[Plain-text document sources]
[Start of section]

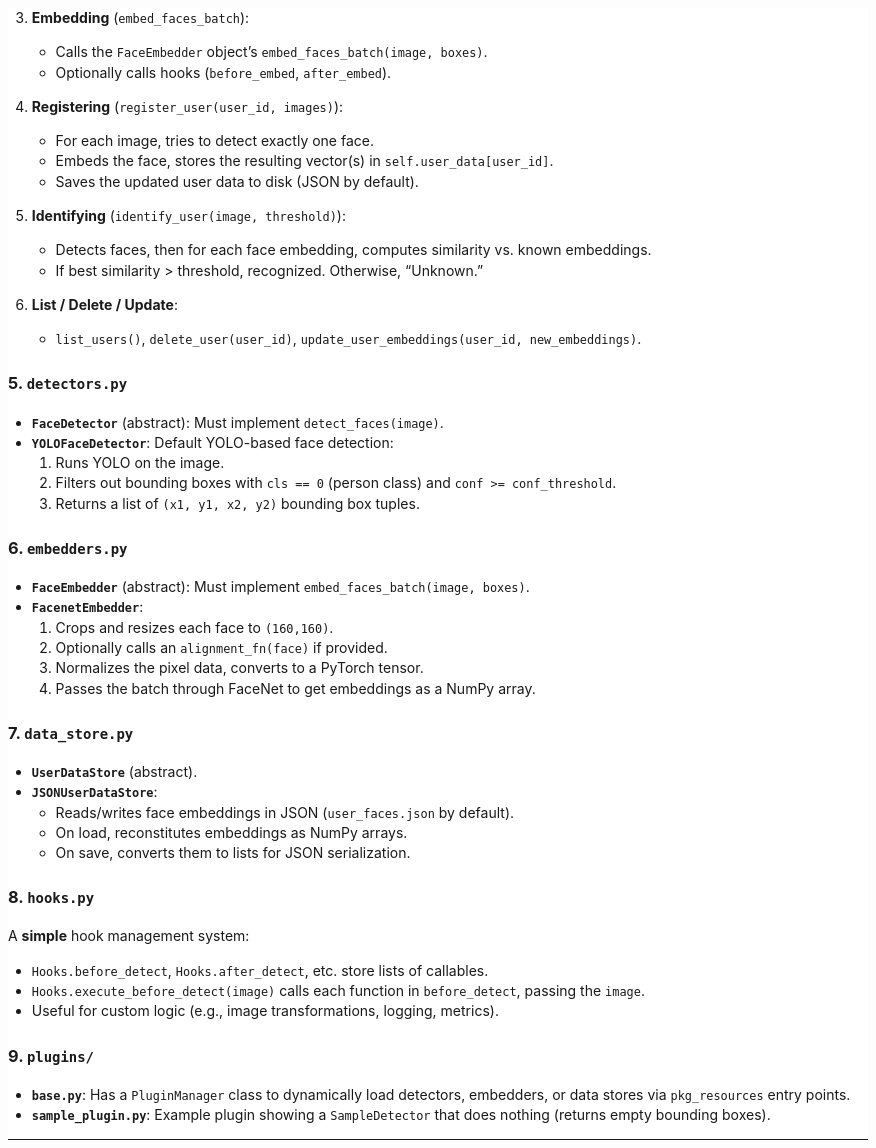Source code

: 3. **Embedding** (`embed_faces_batch`):
   - Calls the `FaceEmbedder` object’s `embed_faces_batch(image, boxes)`.
   - Optionally calls hooks (`before_embed`, `after_embed`).

4. **Registering** (`register_user(user_id, images)`):
   - For each image, tries to detect exactly one face.
   - Embeds the face, stores the resulting vector(s) in `self.user_data[user_id]`.
   - Saves the updated user data to disk (JSON by default).

5. **Identifying** (`identify_user(image, threshold)`):
   - Detects faces, then for each face embedding, computes similarity vs. known embeddings.
   - If best similarity > threshold, recognized. Otherwise, “Unknown.”

6. **List / Delete / Update**:
   - `list_users()`, `delete_user(user_id)`, `update_user_embeddings(user_id, new_embeddings)`.

### **5. `detectors.py`**
- **`FaceDetector`** (abstract): Must implement `detect_faces(image)`.
- **`YOLOFaceDetector`**: Default YOLO-based face detection:
  1. Runs YOLO on the image.
  2. Filters out bounding boxes with `cls == 0` (person class) and `conf >= conf_threshold`.
  3. Returns a list of `(x1, y1, x2, y2)` bounding box tuples.

### **6. `embedders.py`**
- **`FaceEmbedder`** (abstract): Must implement `embed_faces_batch(image, boxes)`.
- **`FacenetEmbedder`**: 
  1. Crops and resizes each face to `(160,160)`.
  2. Optionally calls an `alignment_fn(face)` if provided.
  3. Normalizes the pixel data, converts to a PyTorch tensor.
  4. Passes the batch through FaceNet to get embeddings as a NumPy array.

### **7. `data_store.py`**
- **`UserDataStore`** (abstract).
- **`JSONUserDataStore`**:  
  - Reads/writes face embeddings in JSON (`user_faces.json` by default).
  - On load, reconstitutes embeddings as NumPy arrays.
  - On save, converts them to lists for JSON serialization.

### **8. `hooks.py`**
A **simple** hook management system:

- `Hooks.before_detect`, `Hooks.after_detect`, etc. store lists of callables.
- `Hooks.execute_before_detect(image)` calls each function in `before_detect`, passing the `image`.
- Useful for custom logic (e.g., image transformations, logging, metrics).

### **9. `plugins/`**
- **`base.py`**: Has a `PluginManager` class to dynamically load detectors, embedders, or data stores via `pkg_resources` entry points.
- **`sample_plugin.py`**: Example plugin showing a `SampleDetector` that does nothing (returns empty bounding boxes).  

---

[End of section]

DIRECTIVE:
Wherever "stores" turns up in the records, copy the whole line.

EXERCISE RESPONSE:
   - Embeds the face, stores the resulting vector(s) in `self.user_data[user_id]`.
- **`base.py`**: Has a `PluginManager` class to dynamically load detectors, embedders, or data stores via `pkg_resources` entry points.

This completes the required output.